Apparently there is some reason why even horse wranglers get their name in the credits but folks from Montana don't even if they make the gun that was a bigger part of the movie than in "Mohicans", add lines to the script.... When Megan Rose asked if there was anything they could do for me I asked about getting into the credits but got an explanation of why not that I did not quite understand. So I got a signed poster and a thank you letter....
But "Thats Hollywood".
As others have previously stated expecting absolute historical accuracy is not realistic in entertainment. Radio requires things to be stated that are not needed in a movie and visuals are often "enhanced" in movies/TV to make sure the point is made.
Of the "Leather Stocking Tales" I was able to read, only the first three could not get around the others, I decided years ago that Natty Bumppo was the first American super hero.... Something of a "Captain America" in buckskins.
Dan
He who dares not offend cannot be honest. Thomas Paine

54ball

  • Guest
Re: killdeer rifle
« Reply #20 on: April 22, 2014, 10:41:14 PM »
 I look at it like this, guns are actors too. Lewis can play Bumpo or Lincoln but he is not actually Bumpo or Lincoln.
 In hollywood history the best "gun actor" is the Infantry model 1873 Trapdoor. It can play roles from muskets to longfifles and in longrifle trim you really have to look close to see it's a 1873 prop.
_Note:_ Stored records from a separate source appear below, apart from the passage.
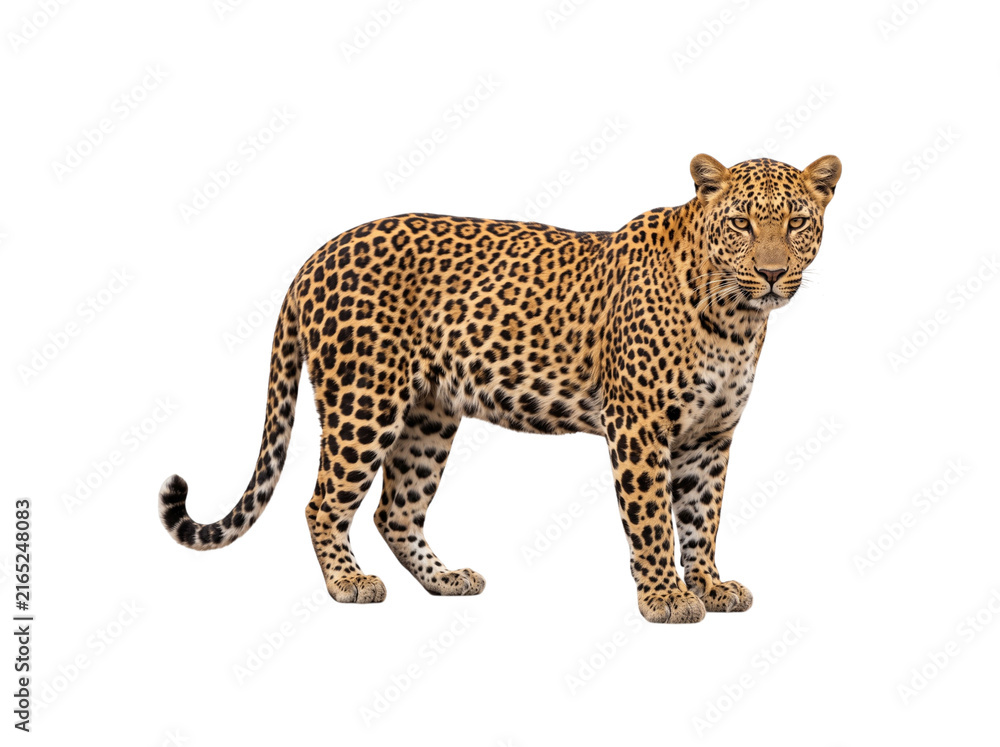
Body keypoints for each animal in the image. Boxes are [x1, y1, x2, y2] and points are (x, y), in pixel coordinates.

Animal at [159, 154, 841, 624]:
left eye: (797, 223)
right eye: (742, 224)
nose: (773, 274)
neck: (736, 320)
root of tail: (315, 256)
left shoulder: (710, 436)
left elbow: (703, 517)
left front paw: (708, 584)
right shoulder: (639, 428)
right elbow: (652, 519)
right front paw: (665, 598)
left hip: (428, 417)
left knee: (394, 510)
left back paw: (446, 580)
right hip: (365, 402)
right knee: (323, 502)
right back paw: (349, 583)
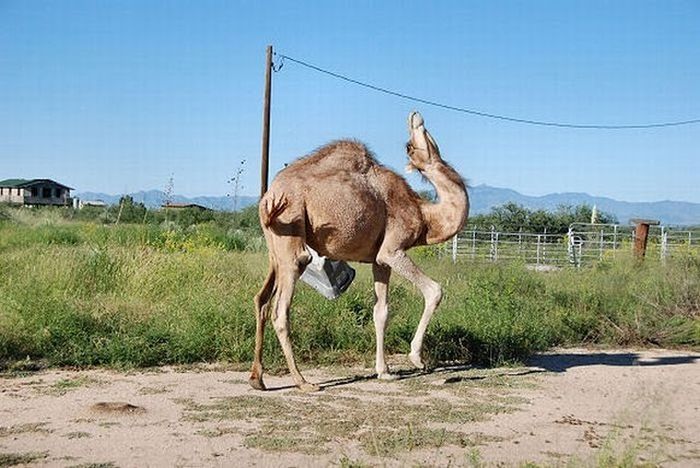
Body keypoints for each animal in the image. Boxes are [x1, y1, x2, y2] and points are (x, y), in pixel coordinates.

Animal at [249, 110, 468, 392]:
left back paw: (257, 379)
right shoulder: (393, 249)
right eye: (409, 145)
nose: (415, 117)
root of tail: (268, 198)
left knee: (262, 299)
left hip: (275, 249)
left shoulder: (379, 260)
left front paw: (385, 372)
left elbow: (381, 311)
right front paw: (417, 358)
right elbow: (434, 290)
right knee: (281, 310)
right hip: (292, 234)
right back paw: (303, 382)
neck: (425, 216)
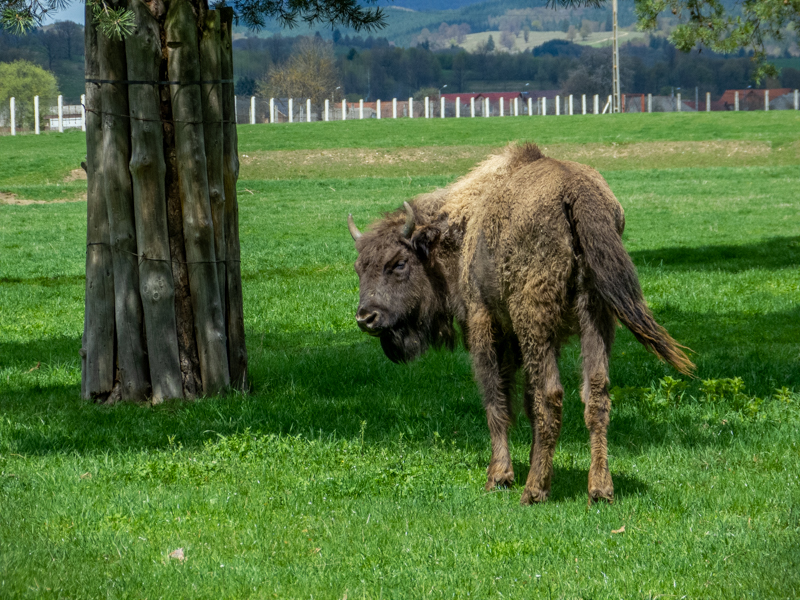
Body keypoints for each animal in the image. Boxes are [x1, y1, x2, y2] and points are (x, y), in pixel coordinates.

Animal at [348, 143, 693, 505]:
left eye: (399, 263)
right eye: (359, 267)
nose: (366, 317)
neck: (463, 227)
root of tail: (576, 193)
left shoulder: (485, 324)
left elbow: (496, 398)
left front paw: (499, 476)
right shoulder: (525, 338)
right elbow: (527, 401)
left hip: (536, 321)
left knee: (551, 396)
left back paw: (534, 490)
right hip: (595, 319)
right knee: (596, 394)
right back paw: (599, 489)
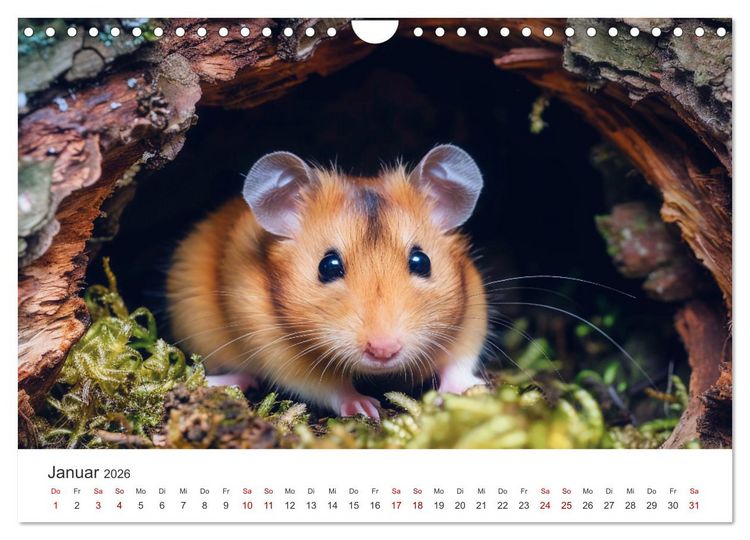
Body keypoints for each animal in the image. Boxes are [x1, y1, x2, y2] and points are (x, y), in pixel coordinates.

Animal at [166, 145, 488, 420]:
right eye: (328, 266)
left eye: (422, 262)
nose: (383, 351)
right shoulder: (279, 352)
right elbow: (329, 386)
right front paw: (364, 407)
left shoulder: (473, 313)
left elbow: (460, 362)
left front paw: (469, 392)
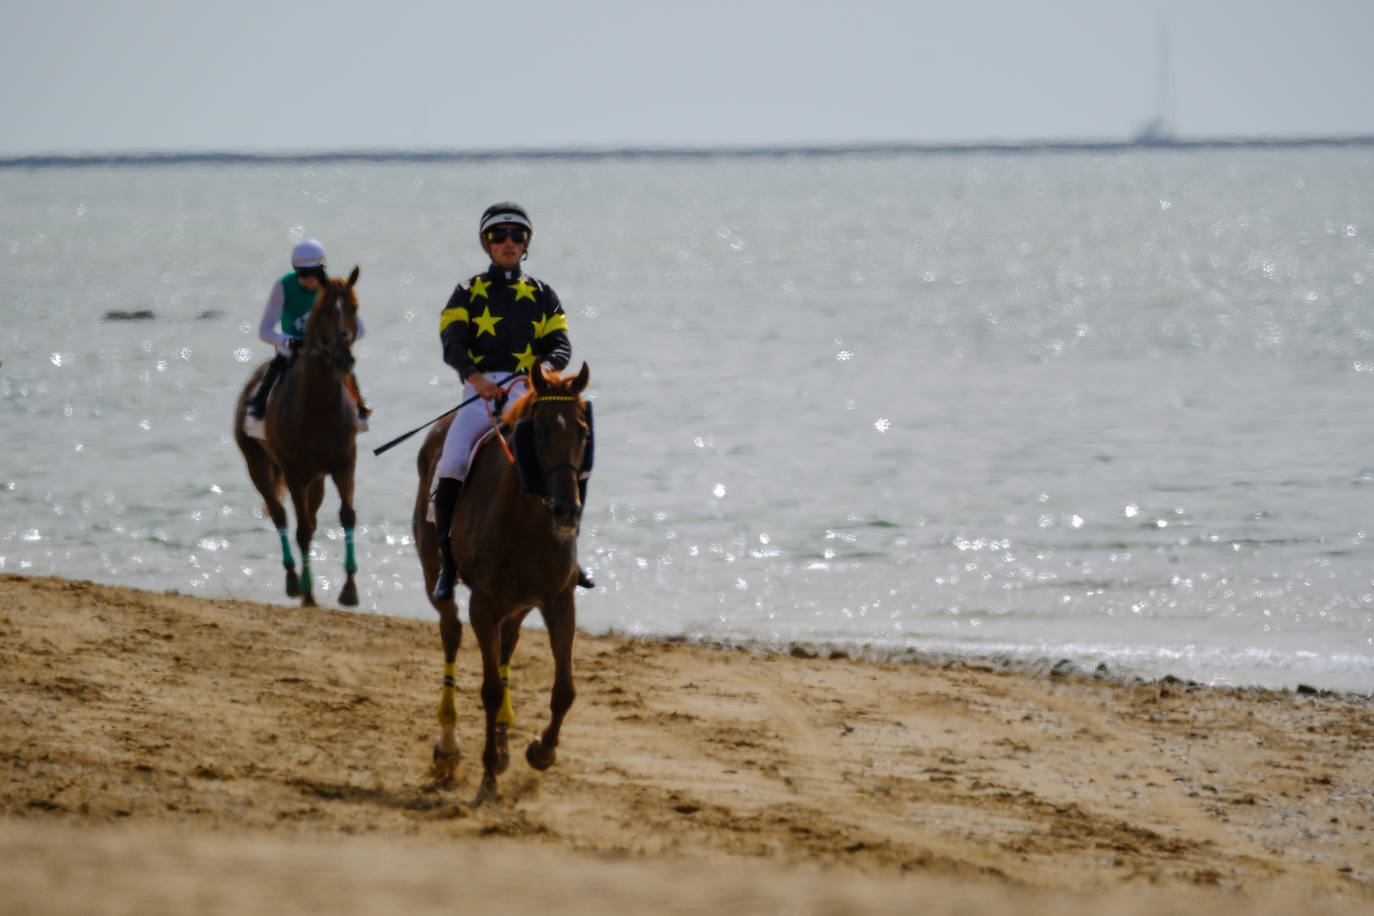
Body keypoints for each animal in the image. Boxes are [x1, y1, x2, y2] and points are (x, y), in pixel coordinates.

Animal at [236, 265, 365, 609]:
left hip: (315, 479)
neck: (318, 406)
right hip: (258, 465)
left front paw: (350, 588)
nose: (343, 359)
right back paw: (294, 581)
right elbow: (302, 529)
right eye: (324, 312)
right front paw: (307, 590)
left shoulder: (344, 463)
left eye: (353, 308)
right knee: (281, 516)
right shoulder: (294, 472)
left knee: (311, 516)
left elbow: (347, 516)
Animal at [414, 362, 593, 807]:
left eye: (583, 432)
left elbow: (565, 690)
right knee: (451, 633)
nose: (567, 510)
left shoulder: (558, 599)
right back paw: (448, 745)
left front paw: (541, 752)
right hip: (435, 575)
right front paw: (488, 778)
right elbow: (490, 689)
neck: (526, 518)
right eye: (539, 431)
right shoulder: (483, 603)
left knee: (507, 644)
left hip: (519, 603)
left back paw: (504, 742)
 Mohican lore says, I think it was Bivens, who built a true F&I era rifle for Hawkeye. Mann did not like it as the Hawkeye rifle and had Killdeer built. The F&I rifle was used in some background scenes and some claim that Mann kept it as his personal rifle.
« Last Edit: April 22, 2014, 10:43:30 PM by 54ball »

Offline Pete G.

  • Hero Member
  • *****
  • Posts: 2013
Re: killdeer rifle
« Reply #21 on: April 23, 2014, 02:10:24 AM »
I can't remember the title right offhand, but I distinctly remember seeing an 1873 Springfield "flintlock" in a movie, and there was an episode of "Have Gun Will Travel" where Paladin armed Mexican farmers with "Outdated muskets, circa 1820", that were really our old friend the trapdoor.

Offline Kermit

  • Hero Member
  • *****
  • Posts: 3099
Re: killdeer rifle
« Reply #22 on: April 23, 2014, 02:58:49 AM »
...but he is not actually Bumpo...

But then, NOBODY ever was. ;D
"Anything worth doing is worth doing slowly." Mae West

Offline Dphariss

  • Hero Member
  • *****
  • Posts: 9920
  • Kill a Commie for your Mommy
Re: killdeer rifle
« Reply #23 on: April 23, 2014, 03:46:05 AM »
I can't remember the title right offhand, but I distinctly remember seeing an 1873 Springfield "flintlock" in a movie, and there was an episode of "Have Gun Will Travel" where Paladin armed Mexican farmers with "Outdated muskets, circa 1820", that were really our old friend the trapdoor.
They make a REALLY ugly FL.
Look in "The Big Sky" with Kirk Douglas  adn Dewy Martin to see an ugly FL when they show Dewy Martin shooting from the Keelboat with what is supposed to be the swivel breech he carries in the movie....
Dan
He who dares not offend cannot be honest. Thomas Paine

Offline Jim Chambers

  • Hero Member
  • *****
  • Posts: 1828
Re: killdeer rifle
« Reply #24 on: April 23, 2014, 04:03:23 AM »
Dan,
When I asked about movie credits for the guns Bivins and I did for the movie I was told they would give us credit if we DONATED the rifles.  We gladly elected to take the money and skip the credits.